What needs to be done -> Filter the lines below, keeping each one that holds "товара".

(Stored data entries)
···

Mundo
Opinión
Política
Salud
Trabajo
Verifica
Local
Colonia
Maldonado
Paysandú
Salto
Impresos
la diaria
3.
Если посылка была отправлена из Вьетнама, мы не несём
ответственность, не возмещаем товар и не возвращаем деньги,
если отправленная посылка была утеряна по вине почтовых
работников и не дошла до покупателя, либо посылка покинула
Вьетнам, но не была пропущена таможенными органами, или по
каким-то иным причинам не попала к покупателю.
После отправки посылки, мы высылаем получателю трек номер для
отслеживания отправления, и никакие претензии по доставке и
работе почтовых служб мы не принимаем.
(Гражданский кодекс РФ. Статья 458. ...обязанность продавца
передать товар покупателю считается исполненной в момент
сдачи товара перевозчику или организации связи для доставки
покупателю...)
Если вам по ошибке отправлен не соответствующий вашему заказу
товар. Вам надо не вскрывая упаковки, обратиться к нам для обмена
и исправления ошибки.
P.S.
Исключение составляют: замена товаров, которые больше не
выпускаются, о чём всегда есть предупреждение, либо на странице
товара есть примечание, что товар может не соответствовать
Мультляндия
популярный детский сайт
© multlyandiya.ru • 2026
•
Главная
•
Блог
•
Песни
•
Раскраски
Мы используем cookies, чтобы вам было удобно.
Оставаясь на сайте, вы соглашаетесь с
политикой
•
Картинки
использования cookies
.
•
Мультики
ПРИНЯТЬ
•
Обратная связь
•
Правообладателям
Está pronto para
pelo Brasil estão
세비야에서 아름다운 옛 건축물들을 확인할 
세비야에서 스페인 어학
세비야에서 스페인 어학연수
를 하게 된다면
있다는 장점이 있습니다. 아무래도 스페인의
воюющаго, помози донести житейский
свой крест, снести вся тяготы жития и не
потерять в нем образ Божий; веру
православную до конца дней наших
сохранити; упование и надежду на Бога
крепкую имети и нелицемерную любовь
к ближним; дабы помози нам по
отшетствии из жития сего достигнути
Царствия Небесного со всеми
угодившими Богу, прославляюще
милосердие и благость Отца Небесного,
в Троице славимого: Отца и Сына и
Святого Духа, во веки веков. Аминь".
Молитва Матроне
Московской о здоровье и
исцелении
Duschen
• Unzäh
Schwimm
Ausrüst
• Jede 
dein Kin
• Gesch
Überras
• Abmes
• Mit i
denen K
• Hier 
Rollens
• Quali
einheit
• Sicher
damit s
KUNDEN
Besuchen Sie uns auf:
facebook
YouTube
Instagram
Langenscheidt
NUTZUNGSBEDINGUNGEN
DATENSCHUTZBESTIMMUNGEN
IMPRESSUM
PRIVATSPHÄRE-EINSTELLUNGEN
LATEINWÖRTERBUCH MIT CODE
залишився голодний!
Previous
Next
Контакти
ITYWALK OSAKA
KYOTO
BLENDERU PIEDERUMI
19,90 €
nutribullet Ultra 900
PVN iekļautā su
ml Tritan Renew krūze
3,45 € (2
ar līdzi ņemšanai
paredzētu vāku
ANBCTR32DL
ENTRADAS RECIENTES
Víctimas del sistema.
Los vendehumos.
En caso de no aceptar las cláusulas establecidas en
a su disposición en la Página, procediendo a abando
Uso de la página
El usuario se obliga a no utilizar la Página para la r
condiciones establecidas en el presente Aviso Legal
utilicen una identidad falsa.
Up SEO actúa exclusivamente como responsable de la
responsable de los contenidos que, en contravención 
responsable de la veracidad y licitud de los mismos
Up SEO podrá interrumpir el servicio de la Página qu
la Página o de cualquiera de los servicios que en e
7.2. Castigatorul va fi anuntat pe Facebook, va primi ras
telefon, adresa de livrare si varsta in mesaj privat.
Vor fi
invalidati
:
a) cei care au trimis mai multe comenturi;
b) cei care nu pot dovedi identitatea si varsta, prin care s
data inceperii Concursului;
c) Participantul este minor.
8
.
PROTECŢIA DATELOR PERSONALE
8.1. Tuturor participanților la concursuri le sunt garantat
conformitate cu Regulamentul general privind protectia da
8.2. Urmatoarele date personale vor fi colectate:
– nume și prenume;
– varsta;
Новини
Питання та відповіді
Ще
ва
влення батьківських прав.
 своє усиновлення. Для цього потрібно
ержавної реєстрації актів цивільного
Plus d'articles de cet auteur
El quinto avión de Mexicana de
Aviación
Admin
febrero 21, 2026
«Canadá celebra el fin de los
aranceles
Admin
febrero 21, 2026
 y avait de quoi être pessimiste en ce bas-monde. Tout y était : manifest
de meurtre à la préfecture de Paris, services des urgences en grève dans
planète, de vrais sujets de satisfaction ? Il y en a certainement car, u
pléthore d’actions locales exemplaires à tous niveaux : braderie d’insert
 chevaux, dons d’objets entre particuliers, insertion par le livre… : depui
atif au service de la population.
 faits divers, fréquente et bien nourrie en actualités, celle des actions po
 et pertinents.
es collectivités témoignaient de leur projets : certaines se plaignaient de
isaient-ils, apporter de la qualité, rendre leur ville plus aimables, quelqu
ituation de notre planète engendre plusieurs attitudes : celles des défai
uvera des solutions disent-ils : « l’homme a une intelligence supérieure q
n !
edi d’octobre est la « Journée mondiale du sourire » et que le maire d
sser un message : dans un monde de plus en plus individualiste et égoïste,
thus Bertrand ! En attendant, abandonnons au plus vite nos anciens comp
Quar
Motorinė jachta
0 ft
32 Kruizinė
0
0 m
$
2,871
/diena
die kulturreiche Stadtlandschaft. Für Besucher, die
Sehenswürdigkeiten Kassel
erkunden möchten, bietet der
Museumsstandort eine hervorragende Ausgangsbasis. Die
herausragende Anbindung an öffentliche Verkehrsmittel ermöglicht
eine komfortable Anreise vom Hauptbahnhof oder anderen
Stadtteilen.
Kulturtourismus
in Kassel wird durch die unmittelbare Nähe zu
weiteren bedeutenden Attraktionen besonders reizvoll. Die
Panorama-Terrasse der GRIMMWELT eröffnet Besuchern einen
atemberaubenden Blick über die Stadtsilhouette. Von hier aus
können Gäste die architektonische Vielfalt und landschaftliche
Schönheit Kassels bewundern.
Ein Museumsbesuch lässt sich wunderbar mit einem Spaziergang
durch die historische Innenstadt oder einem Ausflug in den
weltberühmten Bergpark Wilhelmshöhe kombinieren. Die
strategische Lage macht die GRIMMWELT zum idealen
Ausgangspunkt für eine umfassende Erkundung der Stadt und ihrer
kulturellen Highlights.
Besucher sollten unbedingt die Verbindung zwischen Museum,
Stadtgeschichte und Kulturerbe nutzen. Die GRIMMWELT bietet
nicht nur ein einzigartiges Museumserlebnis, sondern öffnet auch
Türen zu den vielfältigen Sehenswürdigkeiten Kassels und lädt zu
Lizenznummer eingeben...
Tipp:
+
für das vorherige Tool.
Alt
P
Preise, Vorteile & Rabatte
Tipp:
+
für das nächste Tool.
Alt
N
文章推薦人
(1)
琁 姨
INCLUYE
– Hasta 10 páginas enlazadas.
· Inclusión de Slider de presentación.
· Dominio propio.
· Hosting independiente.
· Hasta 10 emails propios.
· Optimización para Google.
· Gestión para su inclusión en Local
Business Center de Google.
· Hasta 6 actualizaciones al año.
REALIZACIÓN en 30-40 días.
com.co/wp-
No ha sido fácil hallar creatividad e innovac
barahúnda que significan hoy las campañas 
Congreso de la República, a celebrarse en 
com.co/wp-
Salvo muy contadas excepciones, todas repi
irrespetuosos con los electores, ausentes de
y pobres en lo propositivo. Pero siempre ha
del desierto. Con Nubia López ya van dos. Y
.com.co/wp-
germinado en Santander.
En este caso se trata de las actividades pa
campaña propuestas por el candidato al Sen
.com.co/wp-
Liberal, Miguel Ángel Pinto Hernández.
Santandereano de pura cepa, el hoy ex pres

···

Answer to this problem ->
сдачи товара перевозчику или организации связи для доставки
товара есть примечание, что товар может не соответствовать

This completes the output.